Carbon emission trading encourages firms to publicly trade carbon emission allowances through the carbon market, which is a market-inspired environmental regulation method to promote the low-carbon development of firms. Previous studies have explored the impact of command-and-control environmental regulations on the production and business activities of firms, and formed two different views: One is represented by the “Porter hypothesis”, holding that reasonable and strict environmental regulations promote technological innovation, and the resulting upgrading of human capital structure will increase the average salary of employees and promote the increase of labor income share; the other is represented by the “compliance cost theory”, holding that environmental regulations increase the costs of environmental monitoring, management and compliance, which is not conducive to productive investment, innovative behavior and management activities of firms. In this case, firms may reduce labor costs, resulting in a decline in the average wage of employees and ultimately a decrease in firm labor income share. Then, as a market-inspired environmental regulation means, how will carbon emission trading affect firm labor income share?
In this paper, A-share listed companies in eight industries mainly involved in the carbon emission trading pilot program from 2008 to 2019 are selected as research samples. With the pilot program as the exogenous impact, a quasi-natural experiment is designed to investigate its impact and mechanism on firm labor income share by using the DID method. The findings are as follows: (1) Carbon emission trading helps firms increase labor income share. (2) When the incentive degree of the carbon market is greater, the administrative penalty of environmental regulations is less, and the R&D funds of emission-reduction equipment are more sufficient, the role of carbon emission trading on the increase of firm labor income share is stronger. (3) Carbon emission trading mainly promotes the increase of firm labor income share through promoting the upgrading of human capital structure, and the failure of TFP to increase simultaneously is also the factor that leads to the increase of firm labor income share.
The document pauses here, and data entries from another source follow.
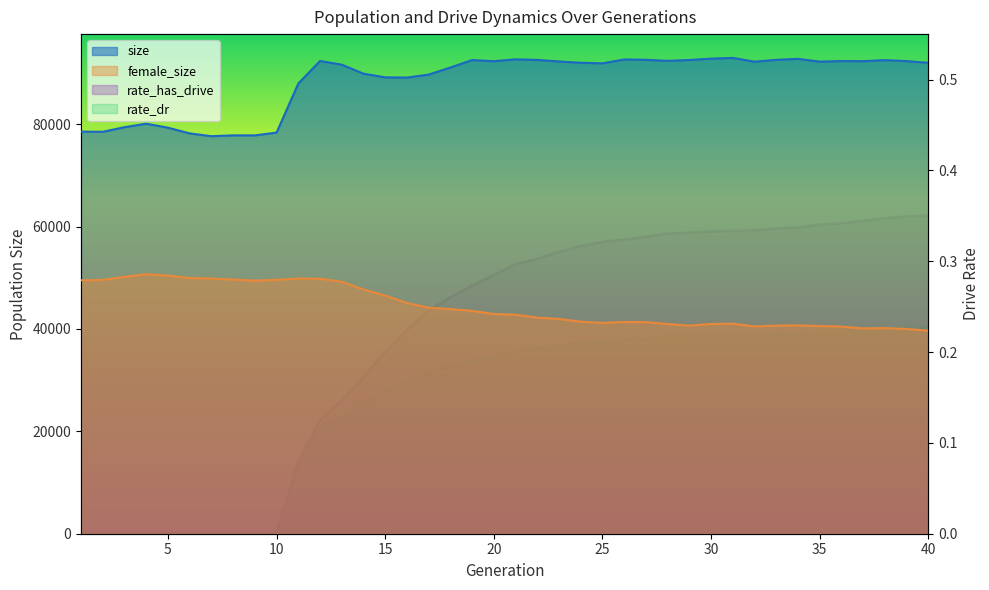

Is it true that female_size equals 10549.1 at 1?

False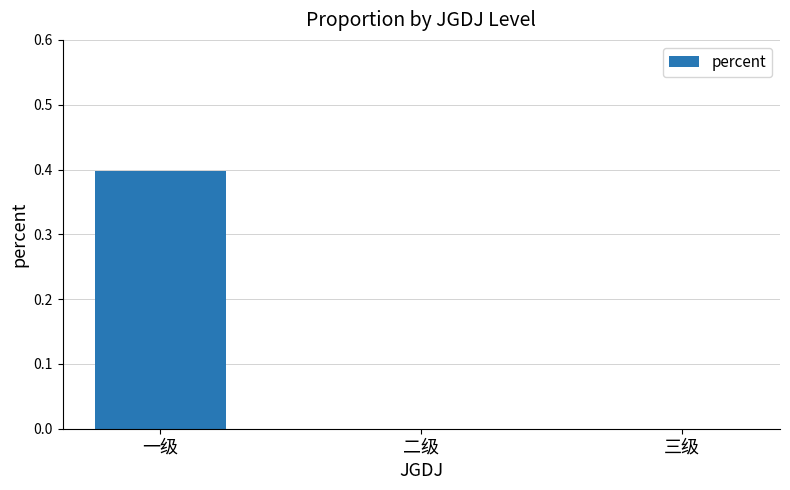

Reading left to right, extract all data points from this chart.

0.4	0.0	0.0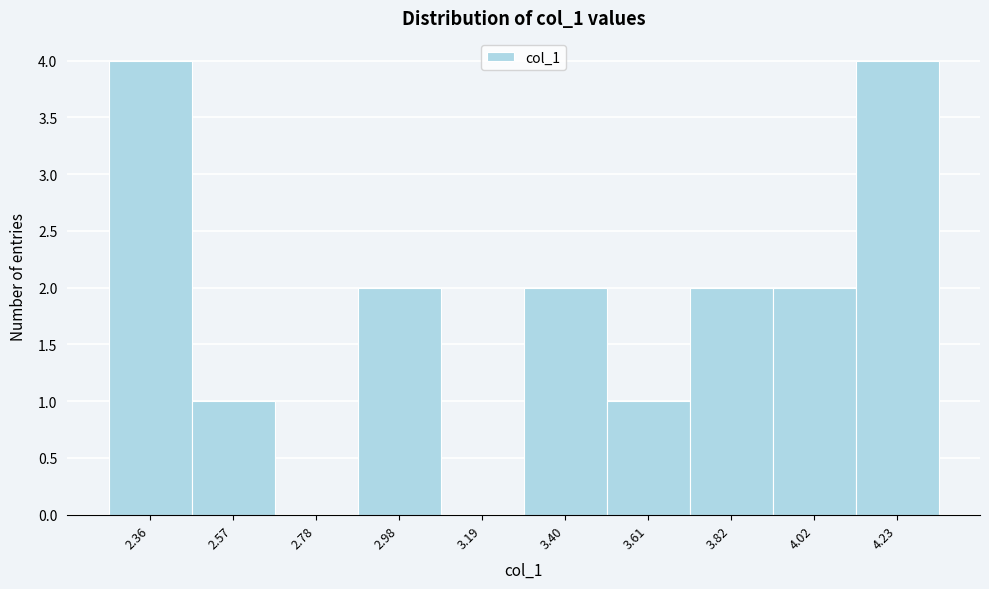

Reading left to right, transcribe all the data shown in this chart.

2.36=4	2.57=1	2.78=0	2.98=2	3.19=0	3.40=2	3.61=1	3.82=2	4.02=2	4.23=4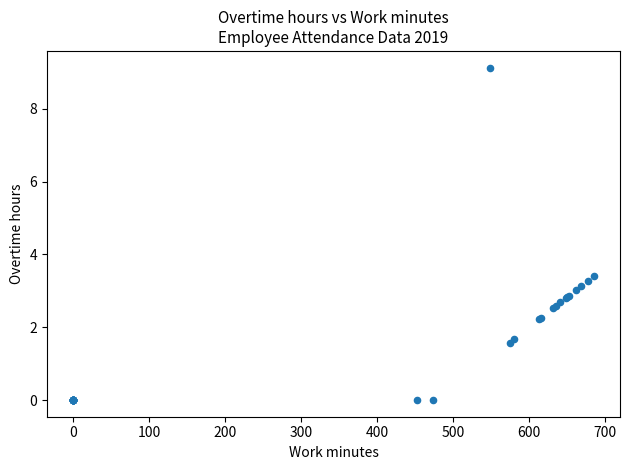

What Y value in the scatter plot is closest to 4?

3.4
The theoretical value of this paper is that: It extends the research on the economic consequences of market-inspired environmental regulation means to the level of firm income distribution; it enriches the relevant research on the factors affecting firm labor income share and expands the theoretical explanation of the change of firm income distribution. The practical value of this paper is that: It is helpful for relevant departments and the management to improve their understanding of the relationship between low-carbon development and firm income distribution, so as to take effective measures from both macro and micro levels, and lay a good micro foundation for the fair income distribution while promoting the green and high-quality development of firms.